DATASET CONTENT

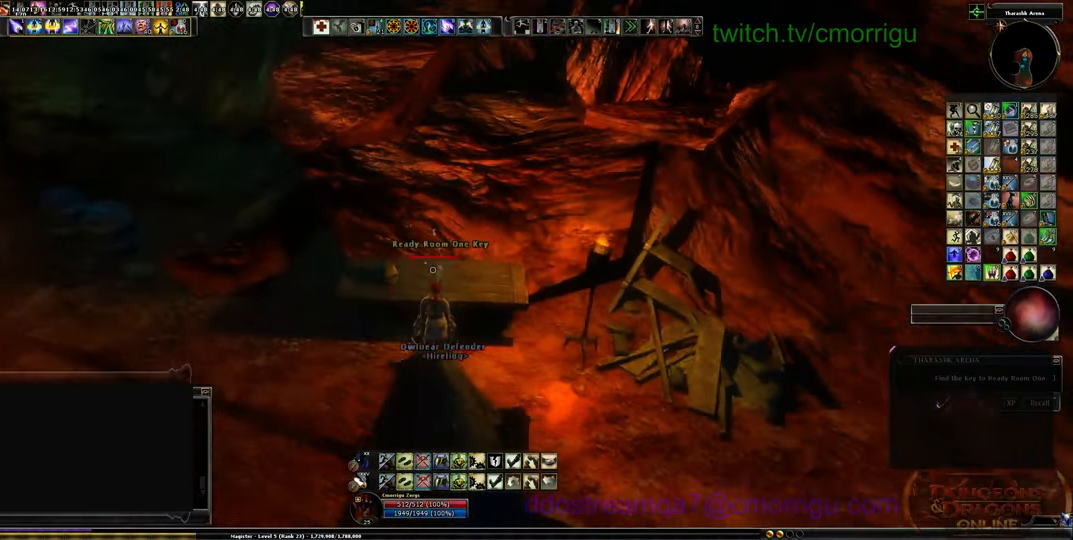
{"keys": [], "events": [[367, "e", "down"], [500, "e", "up"]]}
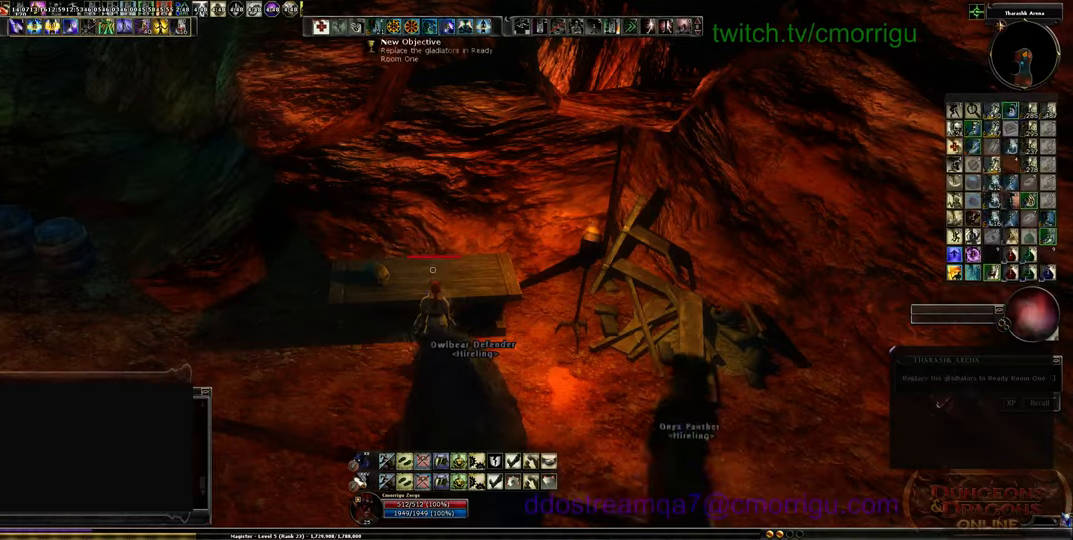
{"keys": ["a", "w"], "events": [[467, "a", "down"], [500, "w", "down"]]}
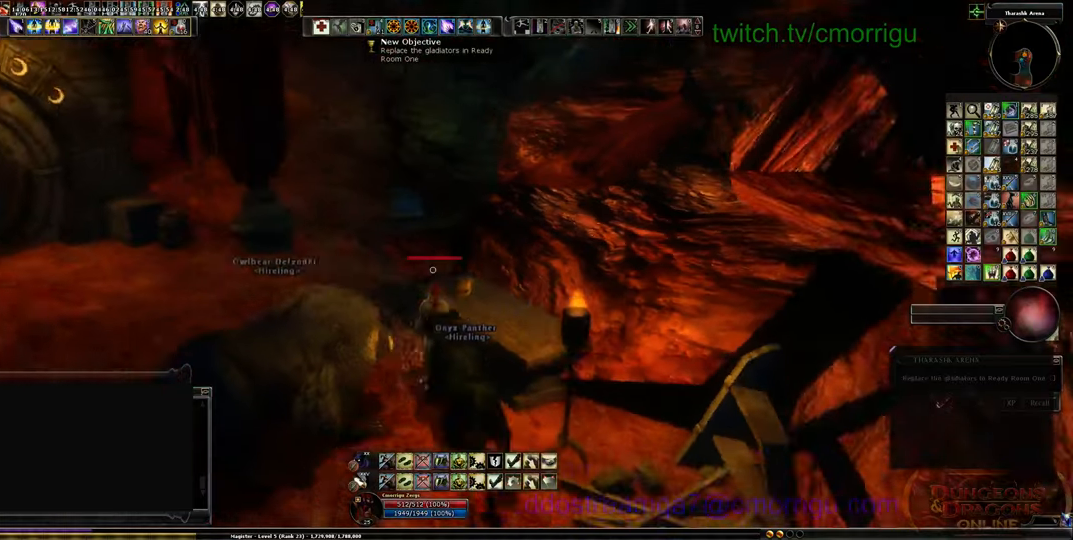
{"keys": ["a"], "events": [[200, "w", "up"]]}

ACTION ITEM
What is needed is a verbatim copy of the material, minus its pictures.

EXERCISE ANSWER
{"keys": [], "events": [[367, "e", "down"], [500, "e", "up"]]}
{"keys": ["a", "w"], "events": [[467, "a", "down"], [500, "w", "down"]]}
{"keys": ["a"], "events": [[200, "w", "up"]]}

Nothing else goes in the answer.